Venus and Mars, still together, move into Taurus during July, coming up with autumn’s Pleiades in the dark morning hours, rising high into the southeast before sunrise. Jupiter appears in Capricorn before midnight and travels across the southern horizon through the night. Saturn, in Leo, sets at dusk.

Weather

Chances for warm temperatures above 80 degrees remain relatively steady at 80 percent throughout the period. Sun is more common than clouds, and there is only a 20 percent chance for a completely overcast day during this week of June. Daily chances for rain throughout this period of the month are 30 percent except on June 25 and 26; those two days are some of the driest of the entire year in Clark County, carrying only a 10 percent chance for precipitation

Daybook

Today, June 22: West in the Rocky Mountains, lupines are in full bloom at 4,000 feet, lilacs and early iris are coming in above 6,000 feet.

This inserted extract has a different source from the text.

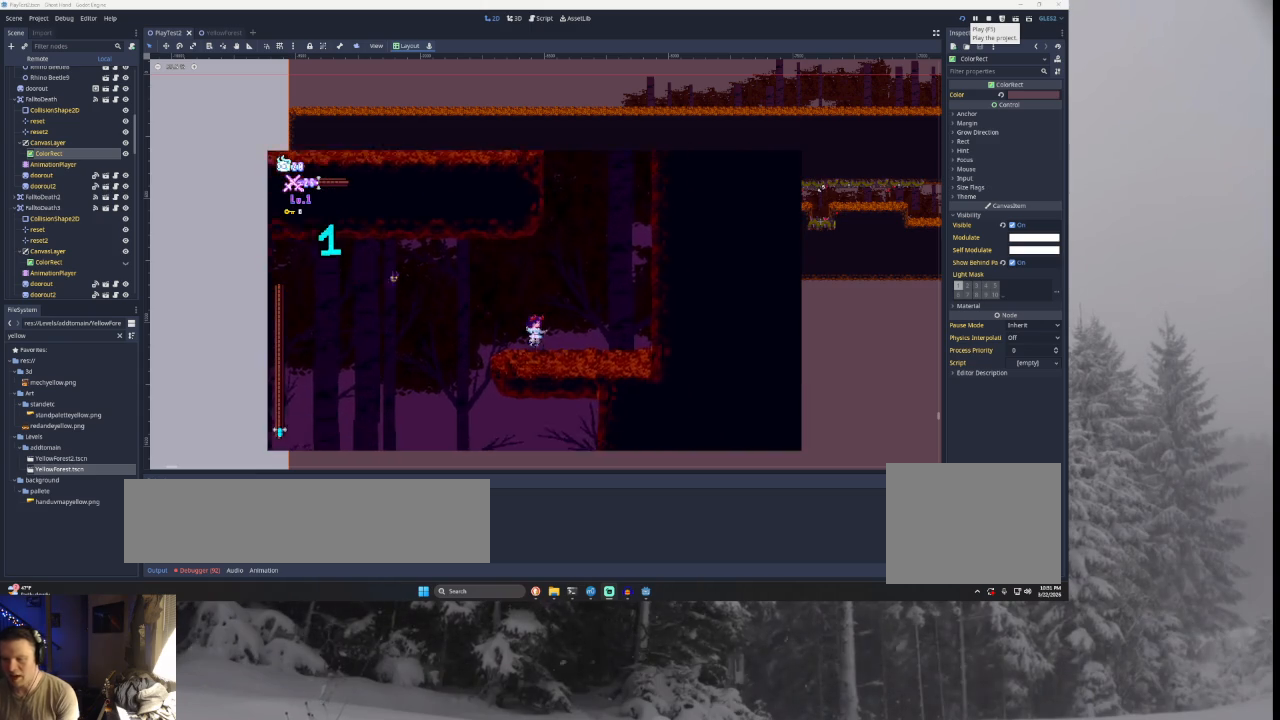
{"buttons": ["TRIANGLE"], "left_stick": "right", "right_stick": "center", "events": [[133, "TRIANGLE", "down"], [400, "TRIANGLE", "up"], [467, "TRIANGLE", "down"]]}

Fields of dandelions and spring beauties flower at 7,000 feet. Cow parsnips, yarrow, moth mullein, yellow sweet clover, meadow goat’s beard, milkweed and great mullein line the roads to the Oregon coast.

June 23: Sycamore bark is shedding now that solstice has passed, a sign that the winter wheat harvest is moving up into the Ohio Valley. It’s the time of the major decay of thistles, their flowers changing to down. Hemlock season is complete, stalks collapsing into the tall grasses. Clustered snakeroot has gone to seed like the waterleaf. Parsnip heads brown in the sun. Privet is done blooming.

June 24: Leafhoppers and Japanese beetles are reaching the economic threshold on the farm. Katydids are silent but roving. The first woolly bear caterpillars, harbingers of winter, cross the road. Some baby snappers and mud turtles are hatching.

June 25: Wild garlic is blooming. Large, pink Rugosa roses are coming in, accompanied by the black-eyed Susans, wild petunias, and hobblebush. Staghorns have pushed out on the sumac. Cattails are almost fully developed. May apples should be ready to harvest in the woods.

June 26: Middle Summer typically begins near this date and lasts through Aug. 10. In those 45 days, an hour is lost from the day’s length, and the year turns toward autumn. Even though night lengthens in this middle season, the amount of possible sunshine reaches its zenith, and the percentage of totally sunny days in a week is the highest of the year. And between now and the end of the first week of August, average temperatures vary just one degree at most locations.

June 27: Summer blueberries are being picked along the Great Lakes, and cornfields start tasseling in Clark County.

June 28: Coneflowers, white vervain, oxeye, horseweed, germander, teasel and wild lettuce blossom in the fields; tall bellflowers open in the woods. Thimble plants set thimbles. All those flowers tell you it really is Middle Summer.

Mind and body clock

The transition to Middle Summer, like the transition from Late Spring to Early Summer, intensifies the effect of heat, humidity and landscape on the mind and body. Those who have trouble with high temperatures often tend to stay indoors too much and fall prey to mid-year S.A.D. (seasonal affective disorder). The body’s immune system declines in some people as the heat rises, but diabetic reactions are said to be less severe in the year’s sixth and seventh months. Middle Summer also brings the peak of weight-loss season; your chances of losing pounds are the best of the whole year between now and September. Perhaps related to visions of weight loss, some studies have shown that most miraculous appearances occur between now and September — just the time that people are losing the most weight!

Moon and livestock

The moon is overhead in the afternoon this week, encouraging dieters, livestock and game to eat and fish to bite at that time, and especially as the cool fronts of June 29 approaches.